Make great memories, sure, but do it with respect to others and laws.


I have six drones, an Osmo Pocket 2, Insta360 Go 2, GoPro, etc but I barely use the pocket cameras because the workflow to extract content for day-after story-telling via phone feels quite tedious. If you were only going to ingest footage post-trip and make a piece (as per the YouTube example), then I think it's less painful. A decent phone with good stabilisation can handle that though.

That said, two advantages for the Osmo Pocket:

  - footage is not clogging up your phone storage, which can be particularly annoying if you are often unable to backup to the cloud
  - it is literally pocket-sized, a nice form-factor compared to GoPro, and pretty quick to get out and use.

    > A decent phone with good stabilisation can handle that though.
The Osmo Pocket 3 has much better low light capabilities owning to the built in gimbal compared to even top end phones (a couple of good vids on YT comparing them).

The ability to offload to removable SD is huge, especially when shooting 4k@120fps.

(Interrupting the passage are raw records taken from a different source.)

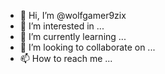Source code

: - 👋 Hi, I’m @wolfgamer9zix
- 👀 I’m interested in ...
- 🌱 I’m currently learning ...
- 💞️ I’m looking to collaborate on ...
- 📫 How to reach me ...

<!---
wolfgamer9zix/wolfgamer9zix is a ✨ special ✨ repository because its `README.md` (this file) appears on your GitHub profile.
You can click the Preview link to take a look at your changes.
--->
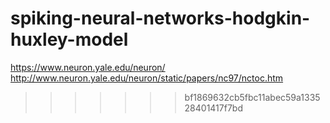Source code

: 
# spiking-neural-networks-hodgkin-huxley-model

https://www.neuron.yale.edu/neuron/
http://www.neuron.yale.edu/neuron/static/papers/nc97/nctoc.htm
>>>>>>> bf1869632cb5fbc11abec59a133528401417f7bd
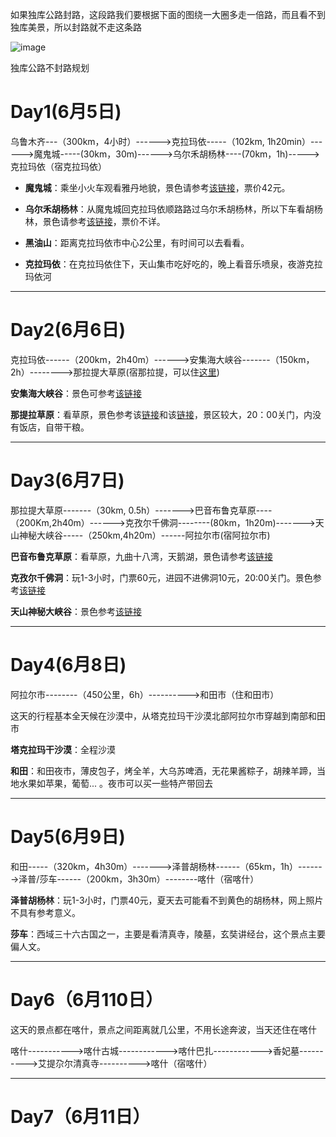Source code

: 
如果独库公路封路，这段路我们要根据下面的图绕一大圈多走一倍路，而且看不到独库美景，所以封路就不走这条路

![image](https://user-images.githubusercontent.com/8830309/117578622-cdd11180-b121-11eb-95e6-a961dd2824d5.png)


独库公路不封路规划
# Day1(6月5日)
乌鲁木齐---（300km，4小时）------>克拉玛依-----（102km, 1h20min）------>魔鬼城-----(30km，30m)------>乌尔禾胡杨林----(70km，1h)----->克拉玛依（宿克拉玛依）

- **魔鬼城**：乘坐小火车观看雅丹地貌，景色请参考[该链接](https://www.mafengwo.cn/poi/222804.html)，票价42元。

- **乌尔禾胡杨林**：从魔鬼城回克拉玛依顺路路过乌尔禾胡杨林，所以下车看胡杨林，景色请参考[该链接](https://www.mafengwo.cn/poi/9003228.html)，票价不详。

- **黑油山**：距离克拉玛依市中心2公里，有时间可以去看看。

- **克拉玛依**：在克拉玛依住下，天山集市吃好吃的，晚上看音乐喷泉，夜游克拉玛依河

---

# Day2(6月6日)


克拉玛依------（200km，2h40m）------>安集海大峡谷-------（150km，2h）-------->那拉提大草原(宿那拉提，可以住[这里](https://www.mafengwo.cn/hotel/72777884.html#checkin=&checkout=&adult_num=&childrens=))


**安集海大峡谷**：景色可参考[该链接](https://www.mafengwo.cn/i/18178579.html)

**那提拉草原**：看草原，景色参考该[链接](https://www.mafengwo.cn/i/9799821.html)和该[链接](http://www.mafengwo.cn/gonglve/ziyouxing/327528.html)，景区较大，20：00关门，内没有饭店，自带干粮。


---

# Day3(6月7日)

那拉提大草原-------（30km, 0.5h）------->巴音布鲁克草原----（200Km,2h40m）------>克孜尔千佛洞--------(80km，1h20m)------->天山神秘大峡谷-----（250km,4h20m）------阿拉尔市(宿阿拉尔市)

**巴音布鲁克草原**：看草原，九曲十八湾，天鹅湖，景色请参考[该链接](http://www.mafengwo.cn/gonglve/ziyouxing/378224.html)

**克孜尔千佛洞**：玩1-3小时，门票60元，进园不进佛洞10元，20:00关门。景色参考[该链接](https://www.mafengwo.cn/i/14123907.html)

**天山神秘大峡谷**：景色参考[该链接](https://www.mafengwo.cn/i/14996382.html)

---

# Day4(6月8日)

阿拉尔市--------（450公里，6h）---------->和田市（住和田市）

这天的行程基本全天候在沙漠中，从塔克拉玛干沙漠北部阿拉尔市穿越到南部和田市

**塔克拉玛干沙漠**：全程沙漠

**和田**：和田夜市，薄皮包子，烤全羊，大乌苏啤酒，无花果酱粽子，胡辣羊蹄，当地水果如苹果，葡萄... 。夜市可以买一些特产带回去

---

# Day5(6月9日)

和田-----（320km，4h30m）------->泽普胡杨林------（65km，1h）------->泽普/莎车------（200km，3h30m）--------喀什（宿喀什）

**泽普胡杨林**：玩1-3小时，门票40元，夏天去可能看不到黄色的胡杨林，网上照片不具有参考意义。

**莎车**：西域三十六古国之一，主要是看清真寺，陵墓，玄奘讲经台，这个景点主要偏人文。

---

# Day6（6月110日）

这天的景点都在喀什，景点之间距离就几公里，不用长途奔波，当天还住在喀什

喀什----------->喀什古城------------>喀什巴扎------------>香妃墓---------->艾提尕尔清真寺---------->喀什（宿喀什）

---

# Day7（6月11日）






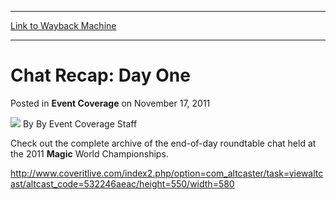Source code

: 
---
[Link to Wayback Machine](https://web.archive.org/web/20161018191805/http://magic.wizards.com/en/articles/archive/event-coverage/chat-recap-day-one-2011-11-17)

[_metadata_:author]:- "By Event Coverage Staff"
[_metadata_:description]:- "&#13; Check out the complete archive of the end-of-day roundtable chat held at the 2011 Magic World Championships."
[_metadata_:generator]:- "Drupal 7 (http://drupal.org)"
[_metadata_:node]:- "520266"
[_metadata_:publish_date]:- "2011-11-17"
[_metadata_:source]:- "div-main-content"
[_metadata_:title]:- "Chat Recap: Day One"
[_metadata_:wayback_capture_timestamp]:- "2016-10-18 19:18:05"
[_metadata_:wayback_raw_url]:- "https://web.archive.org/web/20161018191805id_/http://magic.wizards.com/en/articles/archive/event-coverage/chat-recap-day-one-2011-11-17"
[_metadata_:wayback_url]:- "http://magic.wizards.com/en/articles/archive/event-coverage/chat-recap-day-one-2011-11-17"
---


Chat Recap: Day One
===================



 Posted in **Event Coverage**
 on November 17, 2011 






![](https://media.magic.wizards.com/styles/auth_small/public/generic-avatar-150_9.png)
By By Event Coverage Staff












Check out the complete archive of the end-of-day roundtable chat held at the 2011 **Magic** World Championships.


<http://www.coveritlive.com/index2.php/option=com_altcaster/task=viewaltcast/altcast_code=532246aeac/height=550/width=580>





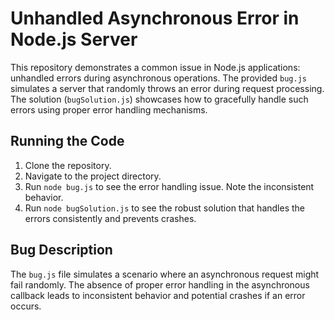 # Unhandled Asynchronous Error in Node.js Server

This repository demonstrates a common issue in Node.js applications: unhandled errors during asynchronous operations. The provided `bug.js` simulates a server that randomly throws an error during request processing.  The solution (`bugSolution.js`) showcases how to gracefully handle such errors using proper error handling mechanisms.

## Running the Code

1. Clone the repository.
2. Navigate to the project directory.
3. Run `node bug.js` to see the error handling issue. Note the inconsistent behavior.
4. Run `node bugSolution.js` to see the robust solution that handles the errors consistently and prevents crashes.

## Bug Description

The `bug.js` file simulates a scenario where an asynchronous request might fail randomly. The absence of proper error handling in the asynchronous callback leads to inconsistent behavior and potential crashes if an error occurs.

By the time you add a gimbal and external storage (on iPhones, only the highest end phones), that rig is pretty unwieldy!

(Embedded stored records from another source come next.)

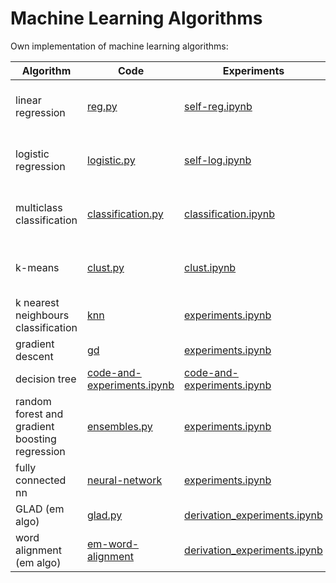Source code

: # Machine Learning Algorithms

Own implementation of machine learning algorithms:

| Algorithm                                      | Code                                                         | Experiments                                                  | Report                                                       | Source                                                       |
| ---------------------------------------------- | ------------------------------------------------------------ | ------------------------------------------------------------ | ------------------------------------------------------------ | ------------------------------------------------------------ |
| linear regression                              | [reg.py](https://github.com/voorhs/Machine-Learning-Algorithms/blob/main/self-made-regression/reg.py) | [self-reg.ipynb](https://github.com/voorhs/Machine-Learning-Algorithms/blob/main/self-made-regression/self-reg.ipynb) | —                                                            | Andrew Ng’s old course, [new one](https://www.coursera.org/learn/machine-learning?specialization=machine-learning-introduction) |
| logistic regression                            | [logistic.py](https://github.com/voorhs/Machine-Learning-Algorithms/blob/main/self-made-logistic/logistic.py) | [self-log.ipynb](https://github.com/voorhs/Machine-Learning-Algorithms/blob/main/self-made-logistic/self-log.ipynb) | —                                                            | Andrew Ng’s old course, [new one](https://www.coursera.org/learn/machine-learning?specialization=machine-learning-introduction) |
| multiclass classification                      | [classification.py](https://github.com/voorhs/Machine-Learning-Algorithms/blob/main/multi-class-classification-and-neural-networks/classification.py) | [classification.ipynb](https://github.com/voorhs/Machine-Learning-Algorithms/blob/main/multi-class-classification-and-neural-networks/classification.ipynb) | —                                                            | Andrew Ng’s old course, [new one](https://www.coursera.org/learn/machine-learning?specialization=machine-learning-introduction) |
| k-means                                        | [clust.py](https://github.com/voorhs/Machine-Learning-Algorithms/blob/main/Clusterization-algorithm/clust.py) | [clust.ipynb](https://github.com/voorhs/Machine-Learning-Algorithms/blob/main/Clusterization-algorithm/clust.ipynb) | —                                                            | [Alexander Dyakonov’s mini-course](https://github.com/Dyakonov/IML/blob/master/2020/IML2020_04cluster_01.pdf) |
| k nearest neighbours classification            | [knn](https://github.com/voorhs/Machine-Learning-Algorithms/tree/main/knn-classification/knn) | [experiments.ipynb](https://github.com/voorhs/Machine-Learning-Algorithms/blob/main/knn-classification/experiments.ipynb) | —                                                            | [AIMasters ML course](https://github.com/voorhs/Machine-Learning-Algorithms/blob/main/knn-classification/task.pdf) |
| gradient descent                               | [gd](https://github.com/voorhs/Machine-Learning-Algorithms/tree/main/gradient-descent/gd) | [experiments.ipynb](https://github.com/voorhs/Machine-Learning-Algorithms/blob/main/gradient-descent/experiments.ipynb) | [report.pdf](https://github.com/voorhs/Machine-Learning-Algorithms/blob/main/gradient-descent/report.pdf) | [University task](https://github.com/mmp-practicum-team/mmp_practicum_fall_2022/blob/main/Tasks/Task%2002/task_02.pdf) |
| decision tree                                  | [code-and-experiments.ipynb](https://github.com/voorhs/Machine-Learning-Algorithms/blob/main/decision-tree/code-and-experiments.ipynb) | [code-and-experiments.ipynb](https://github.com/voorhs/Machine-Learning-Algorithms/blob/main/decision-tree/code-and-experiments.ipynb) | —                                                            | AIMasters ML course                                          |
| random forest and gradient boosting regression | [ensembles.py](https://github.com/voorhs/flask-ensembles/blob/main/src/ensembles.py) | [experiments.ipynb](https://github.com/voorhs/flask-ensembles/blob/main/src/experiments.ipynb) | [report.pdf](https://github.com/voorhs/flask-ensembles/blob/main/report.pdf) | [University task](https://github.com/mmp-practicum-team/mmp_practicum_fall_2022/blob/main/Tasks/Task%2003/task_03.pdf) |
| fully connected nn                             | [neural-network](https://github.com/voorhs/Machine-Learning-Algorithms/tree/main/neural-network) | [experiments.ipynb](https://github.com/voorhs/Machine-Learning-Algorithms/blob/main/neural-network/experiments.ipynb) | —                                                            | University task                                              |
| GLAD (em algo)                                 | [glad.py](https://github.com/voorhs/Machine-Learning-Algorithms/tree/main/em-glad/glad.py) | [derivation_experiments.ipynb](https://github.com/voorhs/Machine-Learning-Algorithms/tree/main/em-glad/derivation_experiments.ipynb) | —                                                            | [University task](https://github.com/mmp-mmro-team/-mmp_mmro_spring_2023/blob/main/homework_practice/em/homework-practice-09-em.ipynb) |
| word alignment (em algo)                       | [em-word-alignment](https://github.com/voorhs/Machine-Learning-Algorithms/tree/main/em-word-alignment) | [derivation_experiments.ipynb](https://github.com/voorhs/Machine-Learning-Algorithms/tree/main/em-word-alignment/derivation_experiments.ipynb) | —                                                            | [University task](https://github.com/mmp-mmro-team/-mmp_mmro_spring_2023/blob/main/homework_practice/em/homework-practice-09-em.ipynb) |
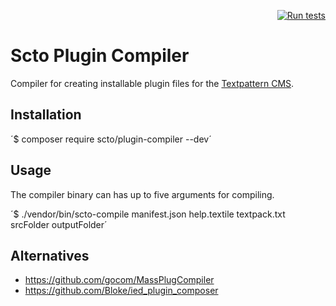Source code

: <div align="right">

[![Run tests](https://github.com/trenc/scto-plugin-compiler/actions/workflows/run-tests.yml/badge.svg?branch=main)](https://github.com/trenc/scto-plugin-compiler/actions/workflows/run-tests.yml)

</div>

# Scto Plugin Compiler

Compiler for creating installable plugin files for the [Textpattern CMS](https://textpattern.com).

## Installation

´$ composer require scto/plugin-compiler --dev´

## Usage

The compiler binary can has up to five arguments for compiling.

´$ ./vendor/bin/scto-compile manifest.json help.textile textpack.txt srcFolder outputFolder´

## Alternatives

* https://github.com/gocom/MassPlugCompiler
* https://github.com/Bloke/ied_plugin_composer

4K anything adds up, for sure, especially if you can't cope with throwing out lesser clips!

I have a phone gimbal but haven't used it in years, so I don't disagree there.

My hassle beyond the iCloud backups when out of range is that I usually want to upload IG stories as I go, and picking through the Osmo stuff is painful enough that I just don't do it. So, for a brief time, I'd shoot everything twice which kills any personal moments (hiking with the kids, etc). And then I stopped. The Insta360 was even more limiting: smaller card, hard to tell if you were recording or if you'd run out of space, etc.

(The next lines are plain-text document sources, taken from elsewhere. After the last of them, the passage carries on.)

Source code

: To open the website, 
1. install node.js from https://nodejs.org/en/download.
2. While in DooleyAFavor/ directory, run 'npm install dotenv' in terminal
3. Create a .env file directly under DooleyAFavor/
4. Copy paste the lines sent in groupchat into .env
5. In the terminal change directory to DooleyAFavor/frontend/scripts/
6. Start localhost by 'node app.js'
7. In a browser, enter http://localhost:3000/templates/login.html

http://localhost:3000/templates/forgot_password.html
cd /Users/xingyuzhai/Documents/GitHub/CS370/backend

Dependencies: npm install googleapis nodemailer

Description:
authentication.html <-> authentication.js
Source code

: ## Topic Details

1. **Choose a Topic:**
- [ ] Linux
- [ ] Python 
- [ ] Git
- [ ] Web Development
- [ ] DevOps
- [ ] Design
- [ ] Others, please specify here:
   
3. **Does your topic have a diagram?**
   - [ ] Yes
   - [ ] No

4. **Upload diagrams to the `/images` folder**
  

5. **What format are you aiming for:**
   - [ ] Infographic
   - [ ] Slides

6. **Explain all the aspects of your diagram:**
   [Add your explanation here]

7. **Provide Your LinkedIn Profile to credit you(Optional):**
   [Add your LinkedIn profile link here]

Drones are one of those things that _should_ be something I dig...but I never seem to pull the trigger because it seems like a big imposition on the other people in the same space experiencing the same things you are. Moab was a great example of that...we're out hiking on the 2nd or 3rd most popular trail and there's the constant wine of a drone _up_there_...you can't see it, but it's there, and somebody thought it was okay to use it.

Youtube/TokTok/Insta folks are similar. I'm at Mesa Verde and this guy is getting cranky because he can't get a picture of the sign, because people have the nerve to actually be there...and those people get to hear him take the 4th take of his intro...."what's up youtube"


I heard a lot of good things about the DJI Osmo and their action camera. I have been reluctant as they require you to install an app to use their products?

No app required; you can bypass the registration of the cameras. Drone is a different story; I think you have to register that (can't remember).

Recent models will brick themselves after a few shots if you don’t do the online registration and activation process.

This may just be me, but having just finished a large family archival project of my own, this sort of video is exactly the sort I wouldn't have included.

The simpler, more candid, more off-the-cuff images and videos were gold. A drone by definition has setup and teardown time and is impossible to ignore for those being photographed.

Ethically, drones also break Kant's universalizability principle.


To each their own I guess.

The setup and teardown for the newer DJI drones is quite miniscule, IMO. Even for the Mini 3 it's no more than 2 minutes to set up. Usually I'll do it while we are just enjoying/taking in a sight. Most of our destinations involve hiking so it works perfectly with a break and some rest.

This shot, for example (00:02:04 mark) really captures the moment my wife and I were standing alone on this massive breakwater in a way that nothing else could: https://m.youtube.com/watch?v=eixbTpEeVwg&t=124

I don't know how I could otherwise capture the full experience of that moment and place in a photograph or on a handheld video device.


That sounds amazing, but how many places can you actually use it?

Surprisingly many.

If the area has a no drone sign, I won't use it. If it has an active denial in the app, then it can't be used without authorization. I've only run into two of those places while at the south of Taiwan (turns out there were power plants nearby).

But honestly, the drone is best for remote places to begin with, IMO so it tends to work out for my use cases.